Thursday, September 2, 2010

Hurry Up and Wait

I'm a little embarrassed to say that I think my honeymoon stage is over. There are things that I've encountered in Japan, working and living, that I'm just not too fond of. It's embarrassing to realize that things were and are not perfect here in Japan. The hype that I bought into (maybe that's too harsh). The excitement that I felt before coming here is not the same as I feel now.

I mean there are daily things I get excited about! My city is amazingly beautiful and the friends that I've made and am getting to know are awesome as well!

check out some photos: http://www.facebook.com/album.php?aid=2012562&id=151900452&l=740ce4adb7

It may have been the whole: doing something new, teaching (what I love), traveling (what I love) and learning a new language (what I love) aspect of coming here. But, as I sit and complain, I realize: those things are still prominent.

Life, unfortunately, is not perfect. We, as humans are not perfect. I mean, I'm almost perfect, but not quite there yet lol. Seriously, though. Crap happens. We get excited about new choices and do hours upon hours of research and dive in to a new decision. We'll always have reservations about our new choices and sometimes those reservations hold to be true.

So, now that some of my reservations are all up in ma face what do I do?

I feel as though by some things not being as perfect as they could or as I thought they would be, I'm a failure. Or that I'm fickle for not wanting to continue.
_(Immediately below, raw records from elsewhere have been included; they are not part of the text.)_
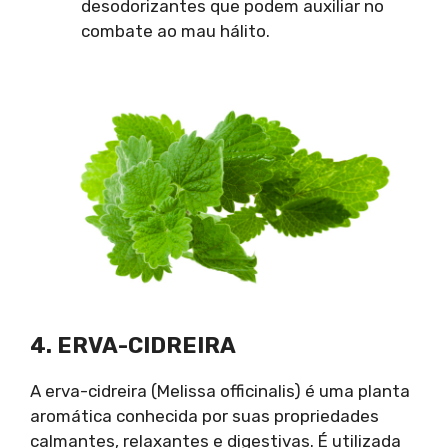
desodorizantes que podem auxiliar no
combate ao mau hálito.
4. ERVA-CIDREIRA
A erva-cidreira (Melissa officinalis) é uma planta
aromática conhecida por suas propriedades
calmantes, relaxantes e digestivas. É utilizada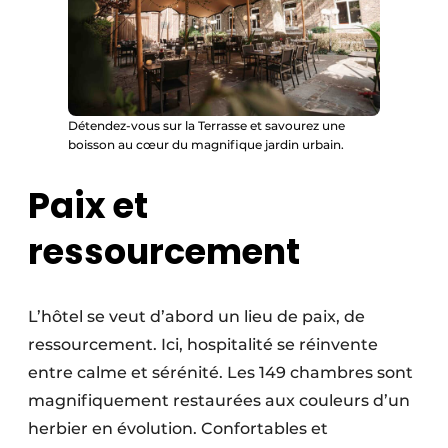
Détendez-vous sur la Terrasse et savourez une
boisson au cœur du magnifique jardin urbain.
Paix et
ressourcement
L’hôtel se veut d’abord un lieu de paix, de
ressourcement. Ici, hospitalité se réinvente
entre calme et sérénité. Les 149 chambres sont
magnifiquement restaurées aux couleurs d’un
herbier en évolution. Confortables et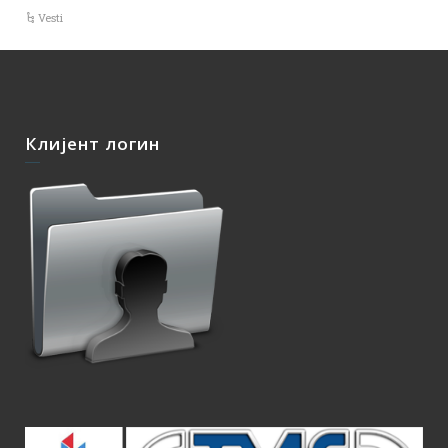
Vesti
Клијент логин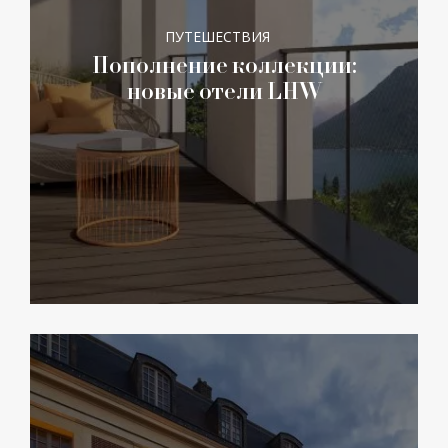
ПУТЕШЕСТВИЯ
Пополнение коллекции:
новые отели LHW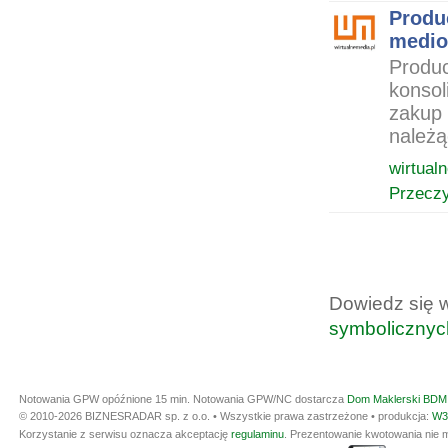
Produ
medi
Produc
konsol
zakup 
należą
wirtual
Przeczy
Dowiedz się 
symbolicznyc
Notowania GPW opóźnione 15 min.
Notowania GPW/NC dostarcza
Dom Maklerski BDM 
© 2010-2026 BIZNESRADAR sp. z o.o. • Wszystkie prawa zastrzeżone • produkcja:
W3
Korzystanie z serwisu oznacza akceptację
regulaminu
. Prezentowanie kwotowania nie m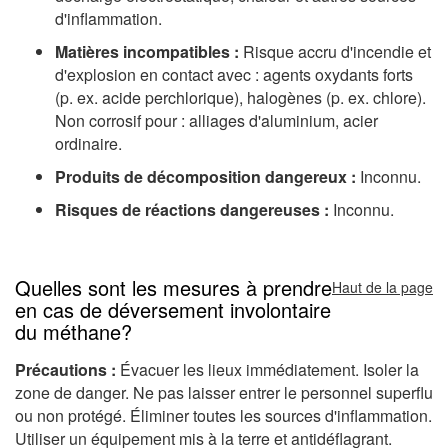
d'inflammation.
Matières incompatibles :
Risque accru d'incendie et
d'explosion en contact avec : agents oxydants forts
(p. ex. acide perchlorique), halogènes (p. ex. chlore).
Non corrosif pour : alliages d'aluminium, acier
ordinaire.
Produits de décomposition dangereux :
Inconnu.
Risques de réactions dangereuses :
Inconnu.
Quelles sont les mesures à prendre
Haut de la page
en cas de déversement involontaire
du méthane?
Précautions :
Évacuer les lieux immédiatement. Isoler la
zone de danger. Ne pas laisser entrer le personnel superflu
ou non protégé. Éliminer toutes les sources d'inflammation.
Utiliser un équipement mis à la terre et antidéflagrant.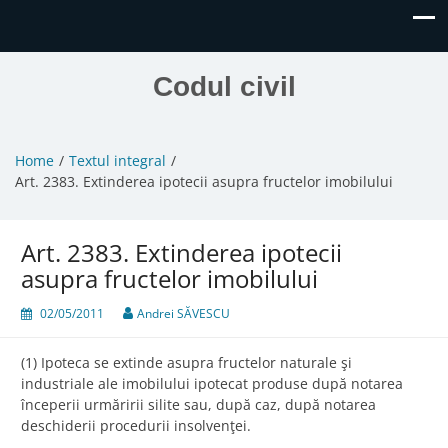
Codul civil
Home
Textul integral
Art. 2383. Extinderea ipotecii asupra fructelor imobilului
Art. 2383. Extinderea ipotecii
asupra fructelor imobilului
02/05/2011
Andrei SĂVESCU
(1) Ipoteca se extinde asupra fructelor naturale şi
industriale ale imobilului ipotecat produse după notarea
începerii urmăririi silite sau, după caz, după notarea
deschiderii procedurii insolvenţei.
But, then I realized... I'm 26 years old. Jennifer Rae told me that 25 was a sexy age (I agreed, then I turned 26... so I guess it's sexy with one year experience?). Anyway, what I think she was getting at was 25 is a sense of maturity. You're no longer a baby and you're still at your peak in life. Still in your 20's but not early twenties. 26 is even better because I can officially say I'm grown.

So, back to my realization: just because I'm apt to try new things then peace them out when they aren't as good as I expect them to be doesn't make me fickle. It makes me smart. I'm 26 years old, I have my Masters in Education, I have a loving family, friends, beautiful boyfriend and the most adorable nephew one could ask for. I feel like I've been given situations that I only need to be in for a while; those situations get me to my next step in life. Sometimes I get discouraged because I'm doing a waiting game! I wait for a phone call, for my pay check, to transfer money...to hear God, for Friday... But I guess I should: enjoy today for tomorrow has it's own troubles more often...
One of the best parts about my life is that I've been given a gift of discernment and the understanding that things happen for a reason, in a season. Not just for a reason, but some things have to happen only for a season.
So... the past year I've had so many different seasons that I've gone through. Some of which I could live without, some of which I needed to grow. I've lived and traveled everywhere searching to find myself and a job lol.

The point to my rant is that I'm going through different seasons. I'm waiting for my main goal in life to happen and until then, I am going to enjoy the ride. BUT that doesn't mean I will settle for just anything. No no no... I'm 26, I'm grown. You get to a point in life where settling is not okay.

AND if that makes me look fickle, then so be it. I'd like to think I'm wise...

For the record, waiting for what you truly want SUCKS! But enjoying the things put in place to help you get to where you really want HELPS lol!